Rewrite the lines from the start of the entries through the line containing "aintenance Contract & Service Support", inclusive, as a numbered list, omitting any blank lines.

Top of EXCERPTED DATA

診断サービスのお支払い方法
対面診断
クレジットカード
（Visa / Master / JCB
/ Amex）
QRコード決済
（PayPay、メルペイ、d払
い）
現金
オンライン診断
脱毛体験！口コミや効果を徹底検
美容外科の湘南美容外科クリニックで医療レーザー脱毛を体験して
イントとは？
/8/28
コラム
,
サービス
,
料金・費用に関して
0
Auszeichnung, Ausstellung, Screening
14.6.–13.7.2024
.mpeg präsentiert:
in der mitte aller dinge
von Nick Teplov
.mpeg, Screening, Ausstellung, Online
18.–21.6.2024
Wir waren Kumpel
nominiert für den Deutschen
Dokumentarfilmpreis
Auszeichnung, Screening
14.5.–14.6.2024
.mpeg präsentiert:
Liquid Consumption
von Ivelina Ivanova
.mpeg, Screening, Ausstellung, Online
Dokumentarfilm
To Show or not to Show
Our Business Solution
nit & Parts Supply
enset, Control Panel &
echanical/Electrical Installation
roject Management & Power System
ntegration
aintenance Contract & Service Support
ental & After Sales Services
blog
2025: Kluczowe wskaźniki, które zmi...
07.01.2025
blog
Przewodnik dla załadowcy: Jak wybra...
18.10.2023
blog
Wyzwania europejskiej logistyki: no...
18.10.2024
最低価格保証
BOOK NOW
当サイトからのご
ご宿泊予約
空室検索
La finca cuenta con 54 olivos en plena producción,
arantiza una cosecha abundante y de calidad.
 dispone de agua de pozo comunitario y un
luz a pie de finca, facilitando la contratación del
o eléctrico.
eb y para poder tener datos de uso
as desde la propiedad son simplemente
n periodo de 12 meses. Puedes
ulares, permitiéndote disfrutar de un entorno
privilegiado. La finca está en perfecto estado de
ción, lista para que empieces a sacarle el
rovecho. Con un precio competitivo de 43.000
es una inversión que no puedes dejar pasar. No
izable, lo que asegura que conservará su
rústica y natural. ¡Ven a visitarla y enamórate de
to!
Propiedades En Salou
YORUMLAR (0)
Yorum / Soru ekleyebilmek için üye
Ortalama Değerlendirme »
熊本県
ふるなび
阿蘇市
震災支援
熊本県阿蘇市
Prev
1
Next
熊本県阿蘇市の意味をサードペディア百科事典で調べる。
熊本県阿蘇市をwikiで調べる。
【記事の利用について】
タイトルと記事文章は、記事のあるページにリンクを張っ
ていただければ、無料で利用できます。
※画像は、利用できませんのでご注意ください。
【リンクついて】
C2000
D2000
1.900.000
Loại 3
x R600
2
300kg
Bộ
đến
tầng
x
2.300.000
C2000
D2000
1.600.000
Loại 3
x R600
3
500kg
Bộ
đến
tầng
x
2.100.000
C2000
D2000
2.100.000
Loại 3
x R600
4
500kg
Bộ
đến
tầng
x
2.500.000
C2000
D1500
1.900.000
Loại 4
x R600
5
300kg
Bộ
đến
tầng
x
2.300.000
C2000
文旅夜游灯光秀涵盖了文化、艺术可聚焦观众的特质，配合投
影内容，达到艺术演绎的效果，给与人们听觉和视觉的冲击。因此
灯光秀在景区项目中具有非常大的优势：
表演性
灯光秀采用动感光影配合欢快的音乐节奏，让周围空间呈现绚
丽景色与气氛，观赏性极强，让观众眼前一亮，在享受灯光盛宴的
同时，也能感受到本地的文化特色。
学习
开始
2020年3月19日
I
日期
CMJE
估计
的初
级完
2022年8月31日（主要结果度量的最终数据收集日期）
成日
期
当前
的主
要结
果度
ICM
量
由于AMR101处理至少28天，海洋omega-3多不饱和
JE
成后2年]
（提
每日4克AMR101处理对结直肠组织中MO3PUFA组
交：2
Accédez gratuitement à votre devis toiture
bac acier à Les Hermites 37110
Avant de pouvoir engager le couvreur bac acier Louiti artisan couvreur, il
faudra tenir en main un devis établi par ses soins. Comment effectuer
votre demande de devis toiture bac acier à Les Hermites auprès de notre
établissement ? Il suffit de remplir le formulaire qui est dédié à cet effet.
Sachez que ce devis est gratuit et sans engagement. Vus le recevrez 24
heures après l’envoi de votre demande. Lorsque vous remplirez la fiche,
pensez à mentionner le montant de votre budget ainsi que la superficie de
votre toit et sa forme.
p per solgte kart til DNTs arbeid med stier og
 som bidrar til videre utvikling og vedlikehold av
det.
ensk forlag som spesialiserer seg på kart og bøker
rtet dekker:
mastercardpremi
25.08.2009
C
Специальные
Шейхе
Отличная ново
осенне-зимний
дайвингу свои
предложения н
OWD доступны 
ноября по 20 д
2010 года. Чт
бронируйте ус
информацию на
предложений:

Bottom of EXCERPTED DATA

* [SOLUTION FOR THIS PROBLEM]:
1. 診断サービスのお支払い方法
2. 対面診断
3. クレジットカード
4. （Visa / Master / JCB
5. / Amex）
6. QRコード決済
7. （PayPay、メルペイ、d払
8. い）
9. 現金
10. オンライン診断
11. 脱毛体験！口コミや効果を徹底検
12. 美容外科の湘南美容外科クリニックで医療レーザー脱毛を体験して
13. イントとは？
14. /8/28
15. コラム
16. ,
17. サービス
18. ,
19. 料金・費用に関して
20. 0
21. Auszeichnung, Ausstellung, Screening
22. 14.6.–13.7.2024
23. .mpeg präsentiert:
24. in der mitte aller dinge
25. von Nick Teplov
26. .mpeg, Screening, Ausstellung, Online
27. 18.–21.6.2024
28. Wir waren Kumpel
29. nominiert für den Deutschen
30. Dokumentarfilmpreis
31. Auszeichnung, Screening
32. 14.5.–14.6.2024
33. .mpeg präsentiert:
34. Liquid Consumption
35. von Ivelina Ivanova
36. .mpeg, Screening, Ausstellung, Online
37. Dokumentarfilm
38. To Show or not to Show
39. Our Business Solution
40. nit & Parts Supply
41. enset, Control Panel &
42. echanical/Electrical Installation
43. roject Management & Power System
44. ntegration
45. aintenance Contract & Service Support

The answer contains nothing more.